Silva, who owns Rude Boy Cookies and a sightseeing business, said the afternoon protest was “a call to action.”
“If you’re going to sit and do nothing, just know that we see you and we’re moving on without you,” he said. “We wanted to rally the community to come together and do something peaceful, and show what Albuquerque is really about,” Silva said.
Many who participated in the silent protest stood with a fist held high or carried signs saying “Justice, Peace,” “Our System Is Failing Us,” “Be the Change” and “Natives for Black Lives Matter.”
A co-organizer of the silent protest, Charles Ashley III, a technology company owner, said the manner of Floyd’s death was “brutal.”

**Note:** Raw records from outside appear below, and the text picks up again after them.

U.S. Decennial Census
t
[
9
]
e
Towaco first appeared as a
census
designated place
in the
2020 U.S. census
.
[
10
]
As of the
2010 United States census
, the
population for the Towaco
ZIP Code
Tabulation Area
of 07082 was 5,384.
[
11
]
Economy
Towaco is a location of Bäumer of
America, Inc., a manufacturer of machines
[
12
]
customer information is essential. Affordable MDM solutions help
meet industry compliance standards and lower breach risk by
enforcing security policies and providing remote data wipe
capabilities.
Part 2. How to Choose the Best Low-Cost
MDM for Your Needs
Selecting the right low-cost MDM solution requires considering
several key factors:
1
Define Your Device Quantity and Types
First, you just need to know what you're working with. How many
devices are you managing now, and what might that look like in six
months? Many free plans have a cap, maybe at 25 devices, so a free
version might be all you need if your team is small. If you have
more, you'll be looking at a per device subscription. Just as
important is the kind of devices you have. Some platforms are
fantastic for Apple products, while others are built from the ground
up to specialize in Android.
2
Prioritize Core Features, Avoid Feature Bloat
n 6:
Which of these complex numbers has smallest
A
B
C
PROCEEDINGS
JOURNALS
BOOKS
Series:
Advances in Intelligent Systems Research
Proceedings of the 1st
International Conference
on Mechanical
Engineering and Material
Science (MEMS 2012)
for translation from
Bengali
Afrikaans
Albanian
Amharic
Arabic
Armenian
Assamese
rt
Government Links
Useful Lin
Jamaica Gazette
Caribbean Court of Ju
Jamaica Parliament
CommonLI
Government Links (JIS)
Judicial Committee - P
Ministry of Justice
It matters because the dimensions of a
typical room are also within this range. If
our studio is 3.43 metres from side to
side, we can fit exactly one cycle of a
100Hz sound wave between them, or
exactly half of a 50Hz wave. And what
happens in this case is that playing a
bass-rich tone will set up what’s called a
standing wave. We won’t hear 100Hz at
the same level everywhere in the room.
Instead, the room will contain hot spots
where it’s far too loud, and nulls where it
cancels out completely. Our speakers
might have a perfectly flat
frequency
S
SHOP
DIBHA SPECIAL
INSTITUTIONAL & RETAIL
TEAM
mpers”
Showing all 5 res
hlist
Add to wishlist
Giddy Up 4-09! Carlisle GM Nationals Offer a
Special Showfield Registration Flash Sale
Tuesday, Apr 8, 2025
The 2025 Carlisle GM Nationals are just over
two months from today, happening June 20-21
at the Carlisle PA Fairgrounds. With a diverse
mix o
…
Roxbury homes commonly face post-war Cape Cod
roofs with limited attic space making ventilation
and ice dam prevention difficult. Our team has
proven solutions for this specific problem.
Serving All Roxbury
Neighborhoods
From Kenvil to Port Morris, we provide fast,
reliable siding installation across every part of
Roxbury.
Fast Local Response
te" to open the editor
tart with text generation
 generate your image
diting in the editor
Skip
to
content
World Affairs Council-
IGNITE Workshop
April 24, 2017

“We don’t want people to lose this moment, to look at it and then it just goes away. Things like this happen a lot and then we just forget about it, we stop talking about it. This time, we’re not going to stop talking about it and we’re going to continue doing things about it. And that’s our ‘ask’ of the community, to step up and be counted.”

Local actor Clifton Chadwick said he joined the silent protest because “I just feel like time is running out on a lot of issues. … We have to be able to stop cops from being able to kill without any retribution or justice.”
Steven Lucero, who owns a technology consulting company, said Floyd’s death and the deaths of others in the black community at the hands of police have been occurring for too long. “This has to be solved and it’s incumbent on all of us to do so. It’s a moral obligation,” he said.
Trish Lopez agreed. “I was compelled to come out and show support for that which the black community has been telling us in every way for generations.”
Lopez, founder of the Teeniors program, which matches tech-savvy teens with seniors who want to learn about technology, said “if anyone turned a blind eye to this before, I don’t see how they can deny it in 2020.”
Brandon and Ashley Trebitowski came to the silent protest with their 11-year-old son, Cayden. “I wanted to show him what civic responsibility looks like, and that his parents care and love people,” Brandon said.
The message was not lost on Cayden, who said what happened to Floyd at the hands of police officers was “excessive.”
“It makes me angry,” he said. “All people are the same, they are all equal and they all deserve life.”